All things considered, the success of Amazon Marketplace is understandable. And if you can’t beat Amazon’s awareness, reach and platform (who can?), why not piggyback on them? But this is where fear comes into question. What if, say, these third-party retailers are just training their customers to shop on Amazon and not their own sites? And what if, down the road, Amazon decides to do away with this platform, decreeing instead that wholesale brands can only sell direct through its site? Would those customers go back to individual retailers to shop or just buy direct from Amazon? Would they stay in business without Marketplace sales revenue? Would wholesale brands like the mammoth retailer’s potential new terms in a market further cornered?

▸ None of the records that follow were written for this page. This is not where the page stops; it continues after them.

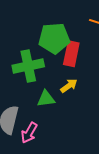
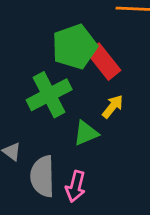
red rectangle: (71, 54) -> (104, 62), turned -35

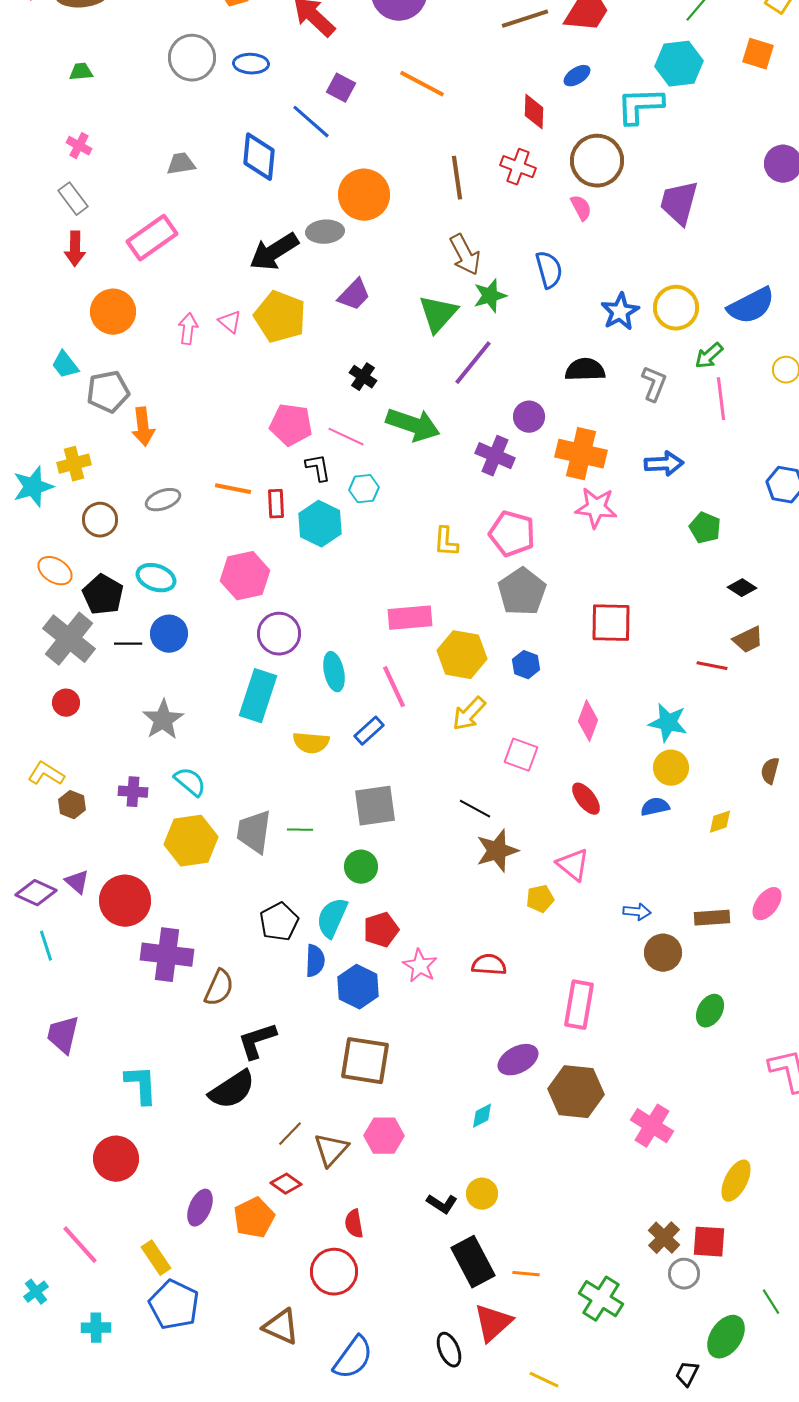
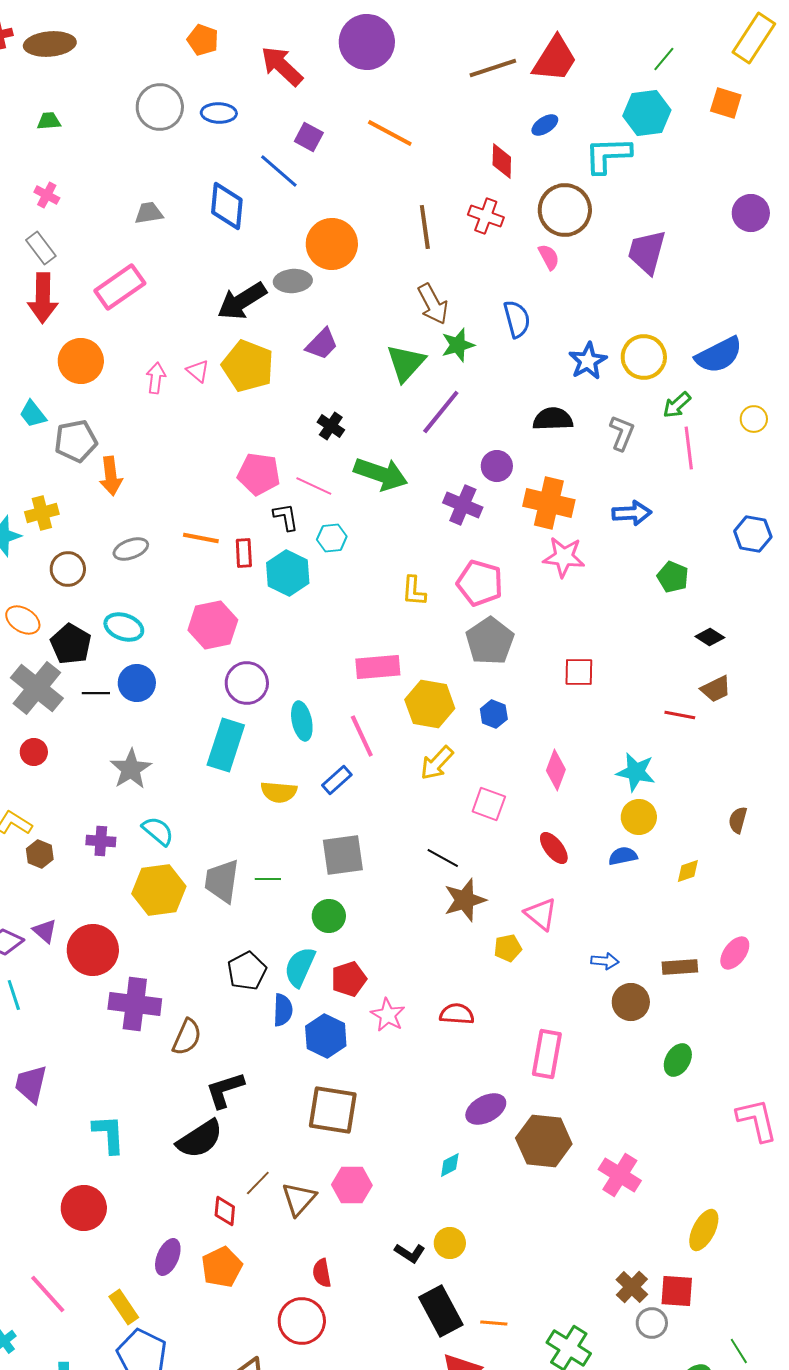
red arrow: (75, 249) -> (43, 298), size x1.4
red square: (611, 623) -> (579, 672), size x0.7
red diamond: (286, 1184) -> (225, 1211), moved, turned 60

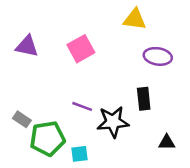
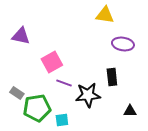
pink square: (81, 49) -> (52, 62), moved

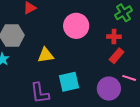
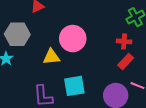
pink circle: (76, 26) -> (73, 39), moved

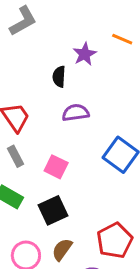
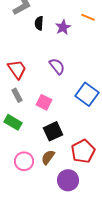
black semicircle: (59, 77) -> (39, 23), moved
purple semicircle: (76, 113) -> (57, 66), turned 60
black square: (53, 210) -> (53, 131), moved

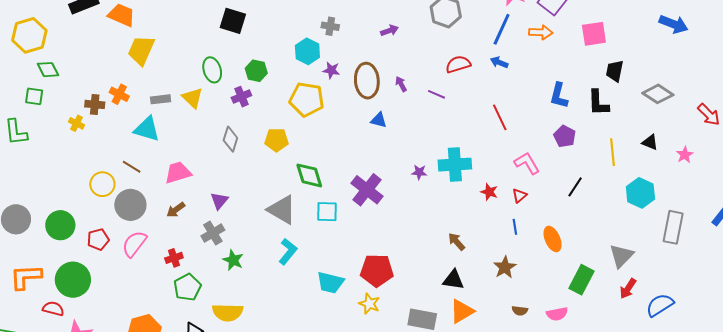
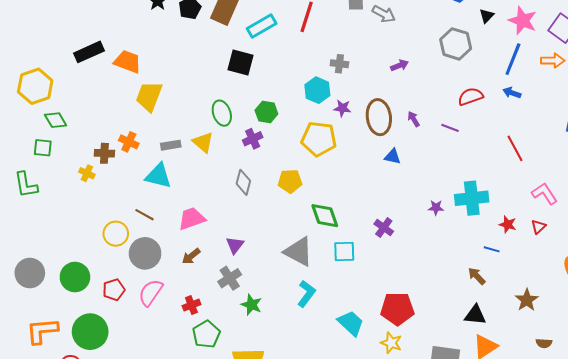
purple cross: (367, 190) -> (384, 228), size x0.6
blue line: (515, 227) -> (492, 249), moved, turned -63
cyan trapezoid: (330, 283) -> (351, 323), turned -148

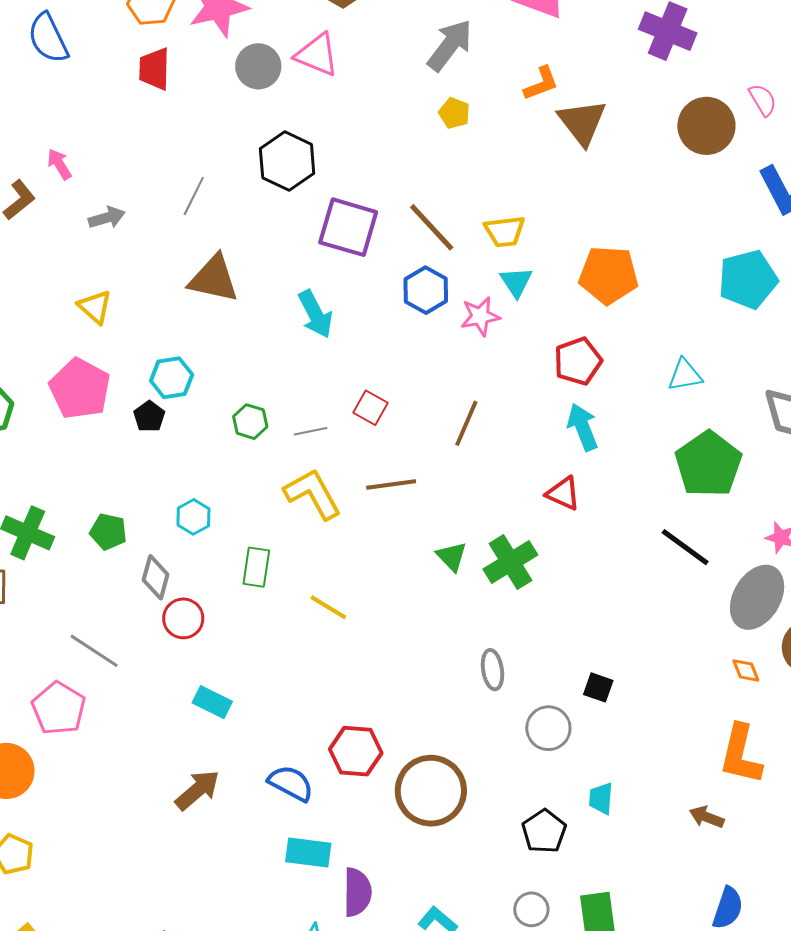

It’s already gotten to the point where many brands are doing so much business through Amazon—direct and Marketplace—that it has become too big to say no to. (One exec confided that the behemoth accounts for upwards of 25 percent of total sales for many leading brands.)

That’s what makes the recent decision by Birkenstock to cease doing business through Amazon all the more compelling. In this month’s Q&A (p. 14), Birkenstock Americas CEO David Kahan discusses why cutting ties with the juggernaut (including authorized retailers selling through Amazon Marketplace) is best for the brand long-term. Kahan says it’s not personal, as other major retailers have been cut off as well. Risky, right or wrong, his convictions are admirable. Rather than be swept up in the surging Amazon wave, he has made a stand. Time will tell whether it was the right decision. Then again, for a 242-year-old brand, time is relative. The Amazon Age is still in its infancy by comparison, and who knows what tomorrow may bring?